Kami mengimbau agar jangan ada lagi pertempuran di sana, kalau mereka mau kembali ke masyarakat baik-baik ya tentu kami pertimbangkan untuk diselesaikan secara baik-baik."
Jakarta (ANTARA News) - Pemerintah mempertimbangkan pemberian amnesti bagi 19 anggota kelompok teroris Santoso, setelah pimpinan kelompok tersebut tewas dalam baku tembak yang terjadi di Desa Tambarana, Poso, Senin (18/7).

"Kami mengimbau agar jangan ada lagi pertempuran di sana, kalau mereka mau kembali ke masyarakat baik-baik ya tentu kami pertimbangkan untuk diselesaikan secara baik-baik," ujar Menko Politik, Hukum, dan Keamanan Luhut Binsar Pandjaitan di Jakarta, Jumat malam.

Menurut dia, pemberian amnesti bagi sisa anggota kelompok Santoso perlu dipelajari mendalam secara kasus per kasus, sehingga belum bisa diputuskan dalam waktu dekat.

Pemberian pengampunan dalam bentuk amnesti maupun abolisi dianggap sebagai pendekatan efektif untuk menangani gerakan kelompok-kelompok separatis di Indonesia, seperti yang pernah diberikan kepada kelompok bersenjata asal Aceh pimpinan Nurdin bin Ismail Amat alias Din Minimi.

"Intinya kan mereka warga negara Indonesia, kalau mereka berpikir untuk kembali ke pangkuan Ibu Pertiwi dan bersama-sama bekerja (dalam masyarakat) ya kenapa tidak (diberi pengampunan)," tutur Luhut.

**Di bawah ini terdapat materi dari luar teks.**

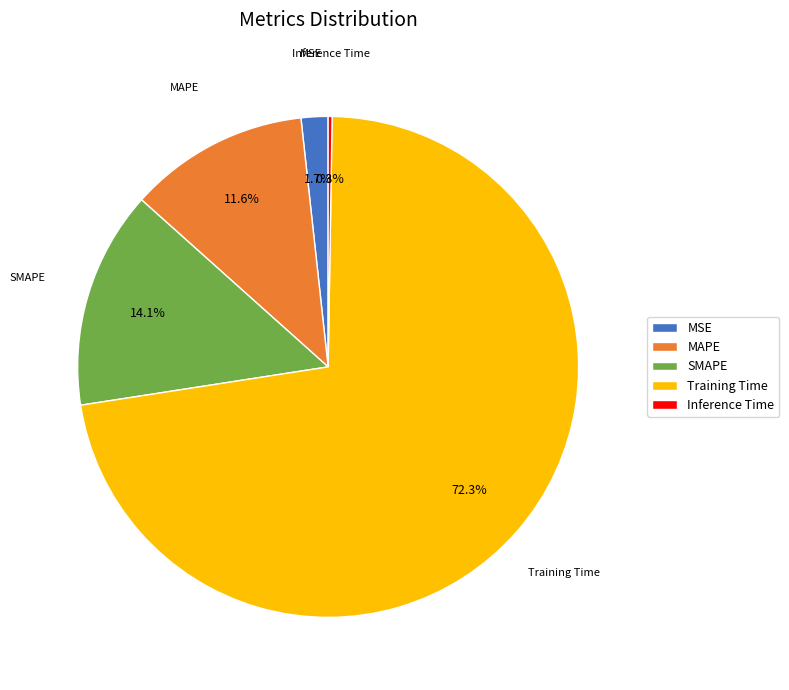

What percentage is NOT represented by MAPE?

88.4%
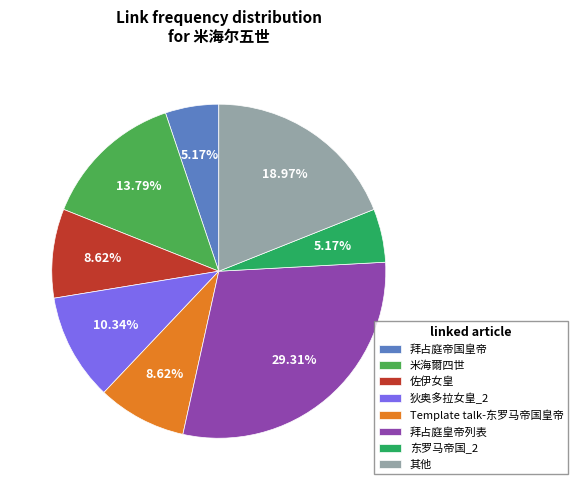

Is 狄奥多拉女皇_2 the majority of the pie?

No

Pascakematian Santoso dan satu pengawalnya bernama Mukhtar, Satuan Tugas (Satgas) Operasi Tinombala menyatakan akan terus melakukan pengejaran terhadap 19 anggota kelompok mujahidin Indonesia Timur itu.

Dalam kontak senjata penangkapan Santoso diduga tiga anggota kelompok tersebut berhasil melarikan diri antara lain Basri dan istrinya, serta istri Santoso.

Istri Santoso yang bernama Jumiatun Muslim alias Atun alias Bunga alias Umi Delima, merupakan salah satu dari tiga perempuan yang termasuk dalam 19 DPO kelompok sipil bersenjata tersebut.